Increasingly violent hurricanes, floods, crop destruction,  water pollution and  water wars are events that threaten our basic food supply  and our economic forecast.  They  demand  resources for fixing rather than prevention.

Our transportation and electric grids are so  unreliable  that year-round, millions of people are left for weeks without heat/air conditioning, electric and water  in the wake of  storms.  When our transportation arteries aren’t flooded, they’re rendered impassible by ice.  They’re pocked with axle-busting potholes and our bridges are crumbling.  “Bird strikes” pose a known and unpredictable threat to our air transport, for cryin’ out loud.

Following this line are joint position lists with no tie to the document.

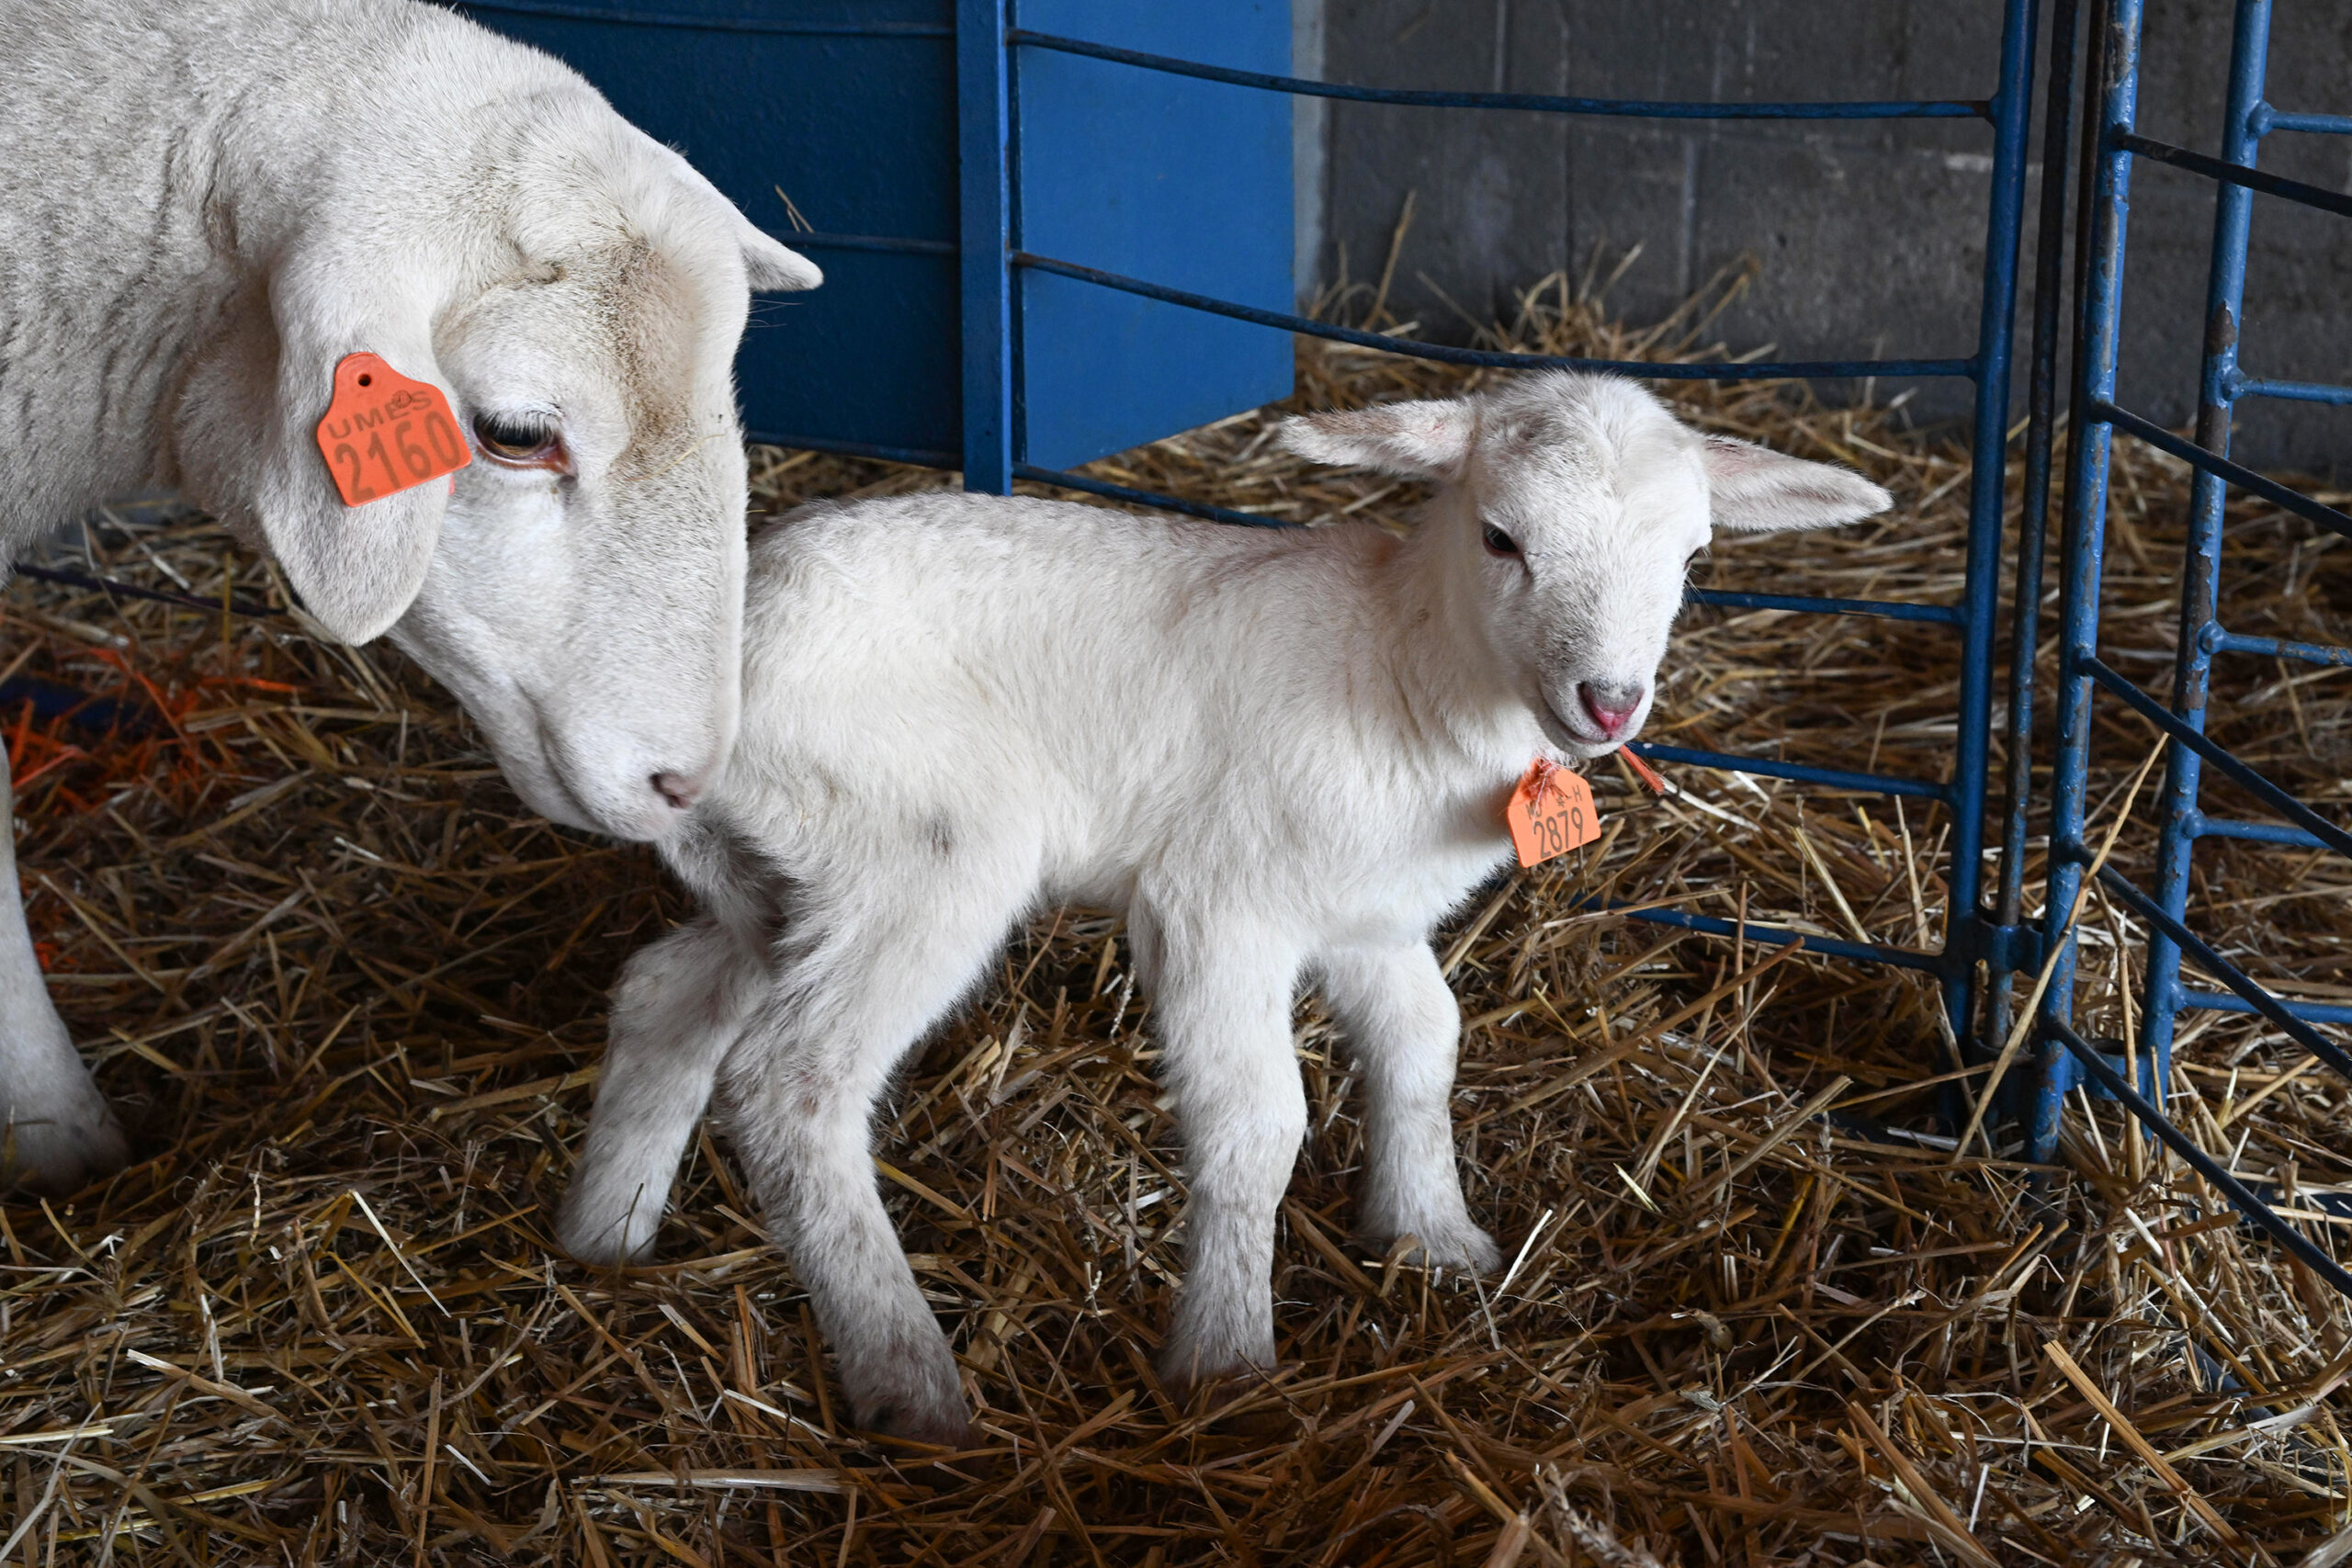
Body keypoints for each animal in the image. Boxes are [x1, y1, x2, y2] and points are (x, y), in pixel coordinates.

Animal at [558, 372, 1890, 1444]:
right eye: (1500, 535)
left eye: (1691, 558)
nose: (1608, 702)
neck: (1402, 666)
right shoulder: (1215, 903)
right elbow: (1258, 1120)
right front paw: (1227, 1356)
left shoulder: (1369, 918)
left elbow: (1425, 1048)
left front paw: (1432, 1234)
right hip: (923, 846)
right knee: (794, 1077)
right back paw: (909, 1377)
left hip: (784, 863)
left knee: (669, 991)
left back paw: (606, 1230)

We’ve got plenty of work to do–plenty of valuable jobs to fill.  If  an economic plan includes a large enough jolt and forward-thinking investments,  then it stands a chance of  succeeding.  (See:  House Bill and Senate Bill at Thomas.gov.)

A small note on “Sin Taxes.” Many of  us can’t afford the pleasures of  vacations, monthly trips to the movies or fresh fruits & veggies,  so we cling to our cheap substitutes:  fast-fat-sweet-salty-food,  cigarettes,  dope and  beer).  It isn’t a pretty picture (especially for the children) but if we’re going to tax sin,  then we need to think of it in terms of  a population that can’t afford  regular trips to a therapist.